Wenn die Wetten an der Börse dem Glücksspielgesetz unterliegen und deshalb eine Spielbankenabgabe erhoben wird, ist auch das was wir heute als Investmentbanking kennen, wohl schnell erledigt.

Bliebe noch die Kontoführung, die aber bei der Zentralbank auch besser aufgehoben wäre, weil es Sinn macht für Steuern, Abgaben, Zuschüsse, Kindergeld und Bürgergeld ein zentrales Konto zu haben, das über das Internet und mobile Zahlungssysteme allen Komfort bietet. Zu diesem Zweck könnte aus dem allgemeinen Konkurs der Banken zum Beispiel die Postbank übernommen und mit bereits vorhandenen anderen Systemen zusammengefasst werden und es könnten auch die Bankautomaten am Leben erhalten werden.

Natürlich muss an dieser Stelle der Einwand erfolgen, dass über die Zentralbank, die Regierung alles über die Bürger weiß und einzelne finanziell angreifen und mundtot machen könnte. Diese Gefahr besteht, aber sie besteht auch heute. In Zukunft würde aber eine andere Haftung greifen und eine freie Justiz, die haftbar ist, wenn sie nicht den Gesetzen entsprechend handelt, werden diesem Problem die Spitze nehmen, aber es nicht gänzlich beseitigen können.

Aber auch wenn man an diesem Punkt noch viel Arbeit investieren muss, ist grundsätzlich klar, dass die Banken nicht mehr gebraucht werden. Das gilt übrigens nicht für die meisten Mitarbeiter der Banken. Die werden sogar dringend gebraucht um möglichst nah am Kunden, in enger Bindung mit dem Kunden und langfristig Konzepte zu entwickeln die dem Kunden helfen und gleichzeitig dem Allgemeinwohl dienen.

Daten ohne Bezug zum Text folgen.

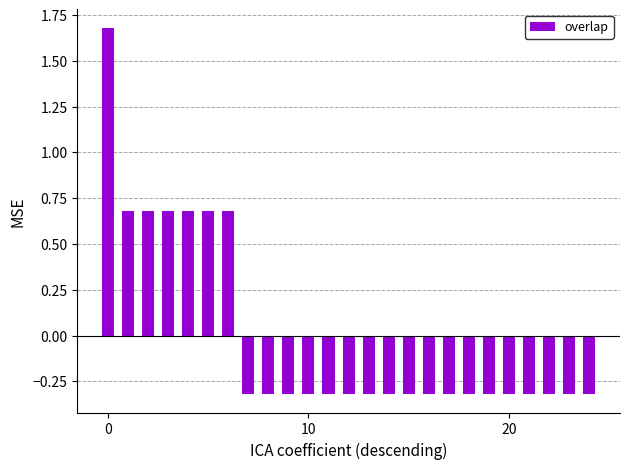

What is the greatest value displayed?

1.7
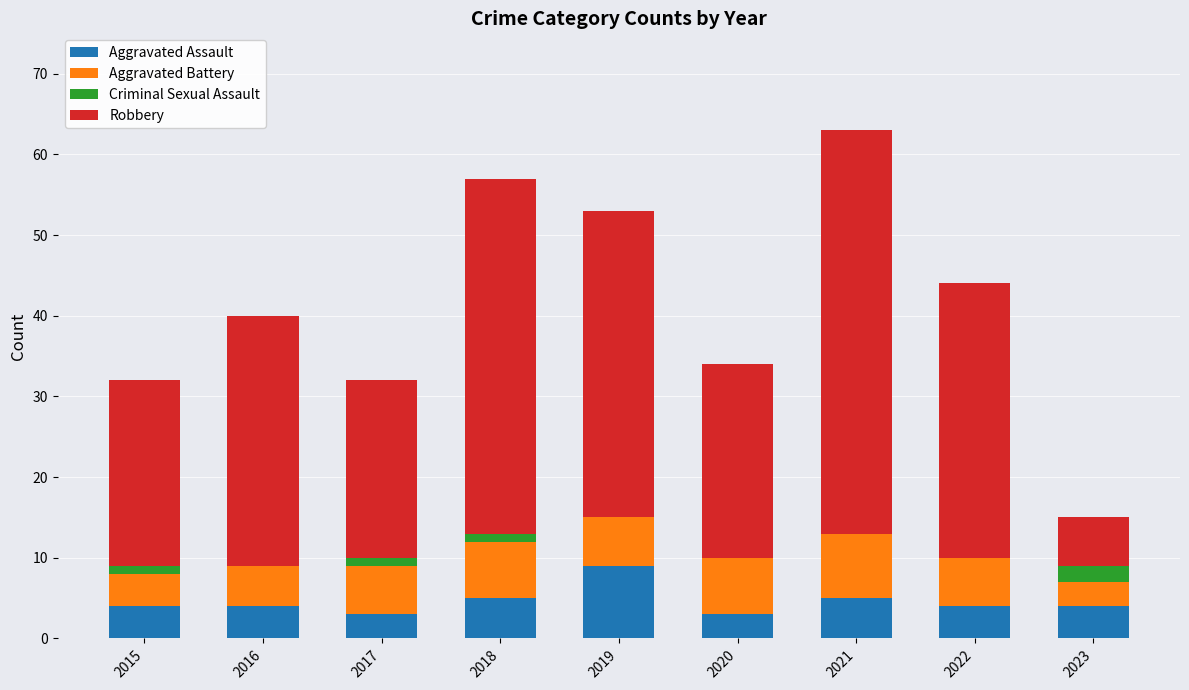

What are all the series names shown in the legend?

Aggravated Assault, Aggravated Battery, Criminal Sexual Assault, Robbery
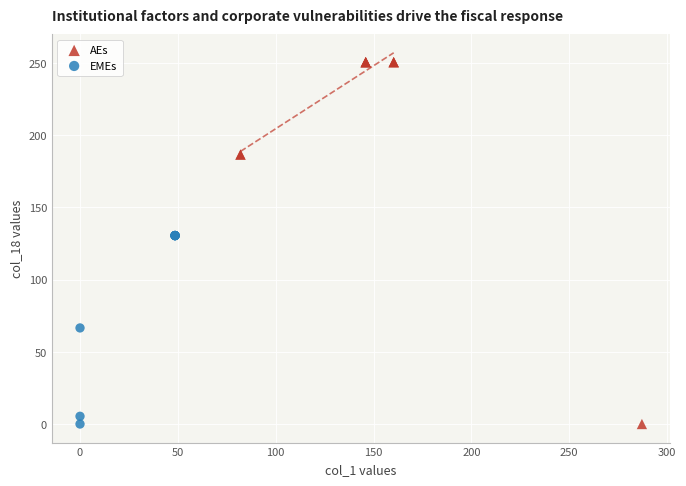

Which series has the widest spread of Y values?

AEs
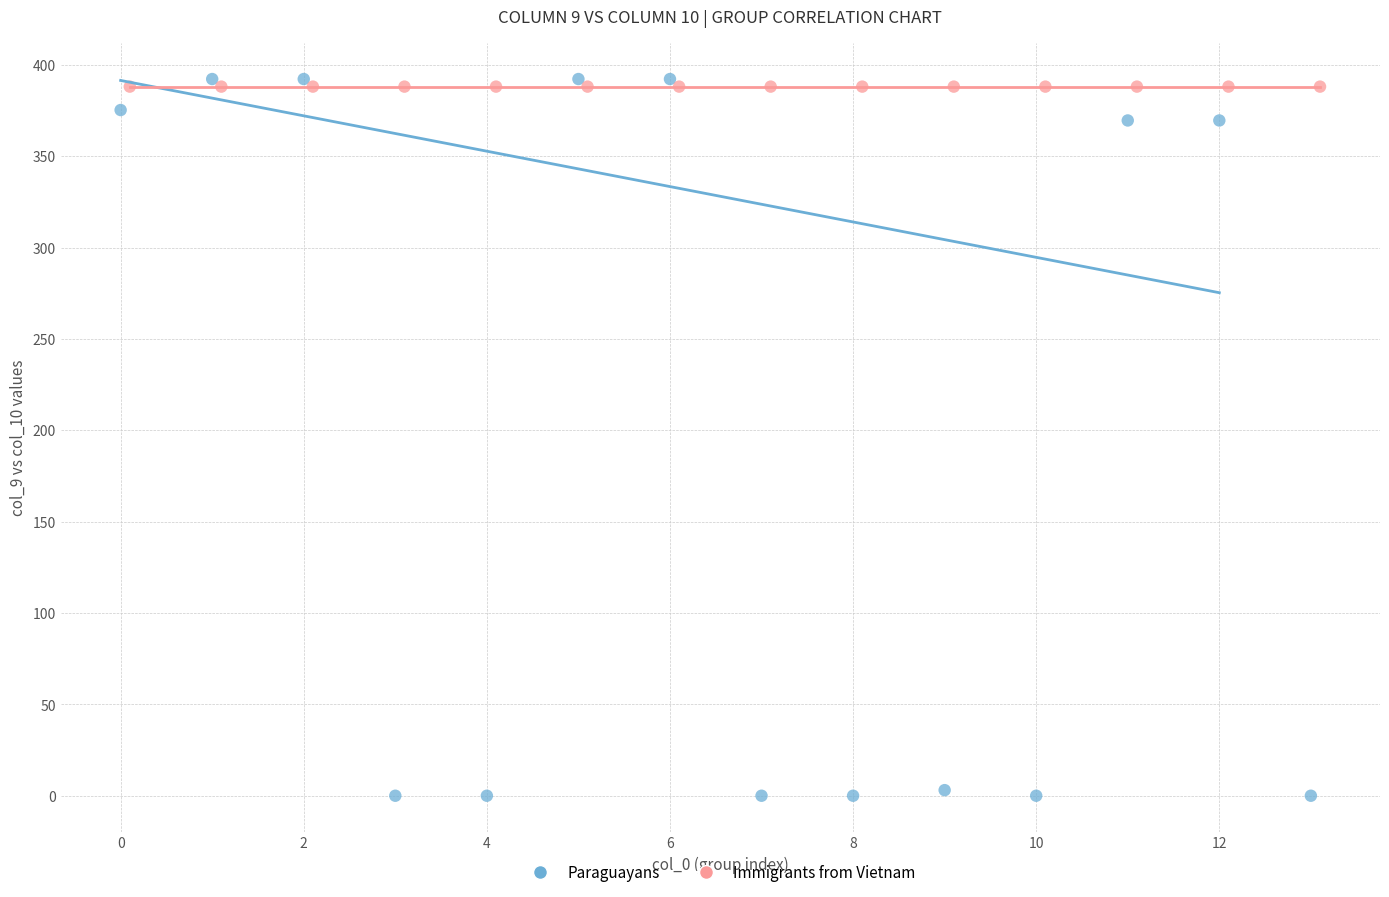

Which series contains the highest Y value?

Paraguayans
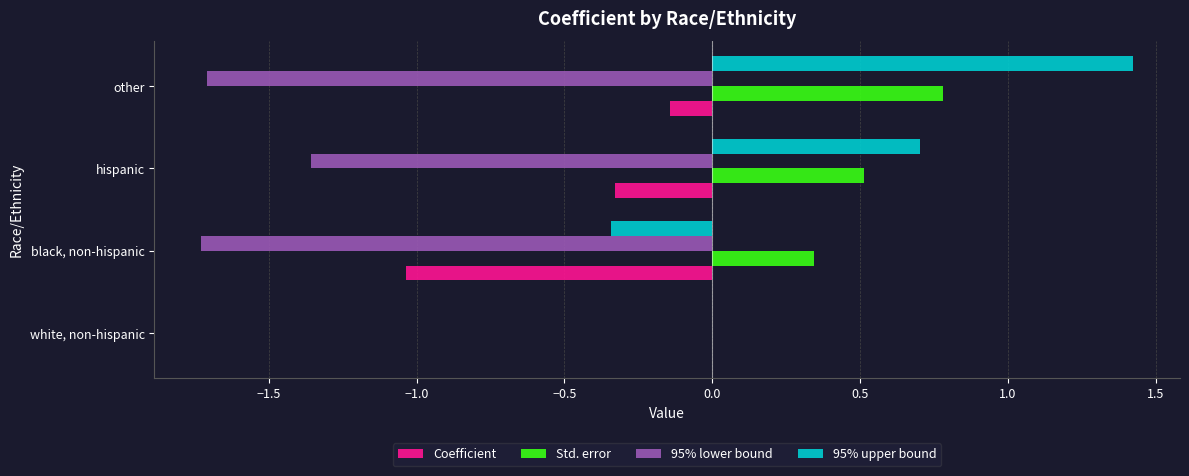

What is the total value across all series at hispanic?

-0.5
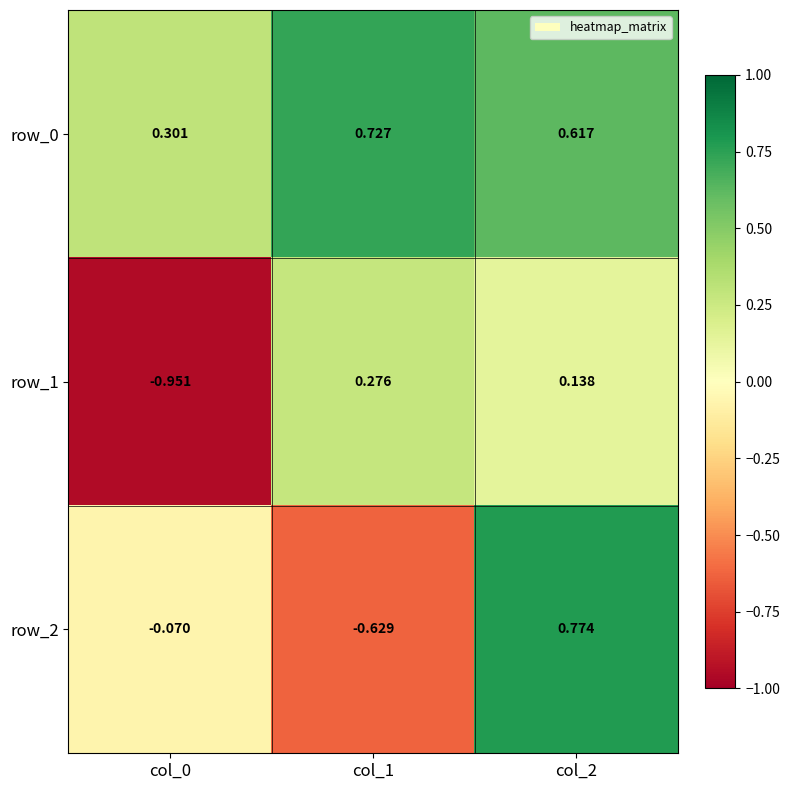

How many data points in row_2 are less than 0?

2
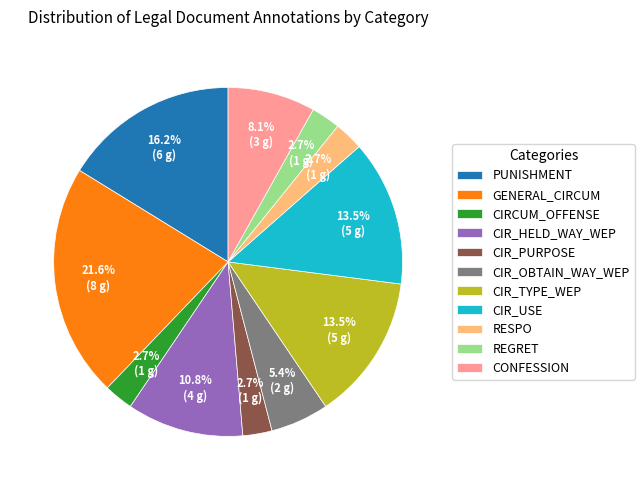

Approximately how many times larger is the value at CONFESSION compared to CIR_PURPOSE?

3.0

Verlierer sind die Besitzer der Banken, die aber in der Vergangenheit ohne Haftung und ohne dem Gemeinwohl zu dienen exorbitante Gewinne gemacht haben und die Leute, die andere zu Spekulationen animiert und bei Spekulationen unterstützt haben. Diese werden sich neue oder überhaupt zum ersten mal Arbeit suchen müssen.

One comment

  1. Carlo says:

    Meiner Meinung nach stellen Banken (für sich gesehen), Banker und deren Eigentümer kein Problem dar. Ihre Geschäftsmodelle sind nur nicht am Gemeinwohl orientiert. Das ist das Problem und dies ist änderbar.

    Warum schreibe ich es so? Weil ich es nicht befürworte, dass man mit dem Finger auf andere zeigt und den “Schwarzen Peter” von sich weist. Bei aller Kritik zum System muss es trotzdem darum gehen, alle Menschen mitzunehmen und keine neuen Spannungen zu erzeugen. Ein Geschäftsmodell läst sich ändern und Banken müssen nicht allgemein in Konkurs gehen. Mit so einer Aussage fordert man die Existensangst der gegenwärtigen Mitarbeiter und ihrer Familien heraus. Das kann nicht im Sinne notwendiger Veränderungen sein.

    Ob nun eine Zentralbank, die auch noch mit einer Regierung zusammenarbeitet, das Non-Plus-Ultra ist, darüber ließe sich trefflich diskutieren. (So lange man Wirtschaft in Geld denkt)

    Ich möchte an dieser Stelle auf Geschäftsmodelle von Banken verweisen, die in meinen Augen eine andere Entwicklungsstufe erreicht haben und deshalb vielleicht Orientierungspunkte darstellen könnten.

    http://www.wir.ch/ (WIR Bank, Schweiz)
    https://www.jak.se/international (JAK Mitgliederbank, Schweden)
    https://www.werebank.com/ (WeRe Bank, Irland)
    Zu den beiden letzteren gibt es deutsche Erklärungen im Netz.

    Es gibt viele weitere Modelle. Wer sich interessiert und auf die Suche macht, wird darauf stoßen.